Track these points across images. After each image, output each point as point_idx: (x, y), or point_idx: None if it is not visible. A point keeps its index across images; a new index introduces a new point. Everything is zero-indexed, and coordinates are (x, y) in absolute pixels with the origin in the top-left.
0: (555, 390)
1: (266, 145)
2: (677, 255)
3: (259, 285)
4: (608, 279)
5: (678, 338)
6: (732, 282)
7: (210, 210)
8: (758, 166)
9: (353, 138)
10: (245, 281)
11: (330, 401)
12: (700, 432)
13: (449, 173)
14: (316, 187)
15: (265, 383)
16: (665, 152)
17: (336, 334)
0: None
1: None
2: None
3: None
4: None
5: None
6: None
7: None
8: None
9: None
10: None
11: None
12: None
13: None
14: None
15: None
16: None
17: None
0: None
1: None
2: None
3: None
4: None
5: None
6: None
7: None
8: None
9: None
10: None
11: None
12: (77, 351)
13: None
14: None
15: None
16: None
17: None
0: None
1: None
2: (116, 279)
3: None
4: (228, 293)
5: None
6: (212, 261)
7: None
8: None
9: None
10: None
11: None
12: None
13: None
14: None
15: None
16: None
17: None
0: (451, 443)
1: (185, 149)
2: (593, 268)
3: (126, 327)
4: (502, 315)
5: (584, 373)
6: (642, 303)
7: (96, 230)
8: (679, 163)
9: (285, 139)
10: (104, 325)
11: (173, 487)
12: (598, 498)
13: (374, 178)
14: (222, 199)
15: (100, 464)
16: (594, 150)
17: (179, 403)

**What needs to be done**
Retype every line of the records above, without altering any character.

**Exercise answer**
Track these points across images. After each image, output each point as point_idx: (x, y), or point_idx: None if it is not visible. A point keeps its index across images; a new index introduces a new point. Everything is zero-indexed, and coordinates are (x, y) in absolute pixels with the origin in the top-left.
0: (555, 390)
1: (266, 145)
2: (677, 255)
3: (259, 285)
4: (608, 279)
5: (678, 338)
6: (732, 282)
7: (210, 210)
8: (758, 166)
9: (353, 138)
10: (245, 281)
11: (330, 401)
12: (700, 432)
13: (449, 173)
14: (316, 187)
15: (265, 383)
16: (665, 152)
17: (336, 334)
0: None
1: None
2: None
3: None
4: None
5: None
6: None
7: None
8: None
9: None
10: None
11: None
12: None
13: None
14: None
15: None
16: None
17: None
0: None
1: None
2: None
3: None
4: None
5: None
6: None
7: None
8: None
9: None
10: None
11: None
12: (77, 351)
13: None
14: None
15: None
16: None
17: None
0: None
1: None
2: (116, 279)
3: None
4: (228, 293)
5: None
6: (212, 261)
7: None
8: None
9: None
10: None
11: None
12: None
13: None
14: None
15: None
16: None
17: None
0: (451, 443)
1: (185, 149)
2: (593, 268)
3: (126, 327)
4: (502, 315)
5: (584, 373)
6: (642, 303)
7: (96, 230)
8: (679, 163)
9: (285, 139)
10: (104, 325)
11: (173, 487)
12: (598, 498)
13: (374, 178)
14: (222, 199)
15: (100, 464)
16: (594, 150)
17: (179, 403)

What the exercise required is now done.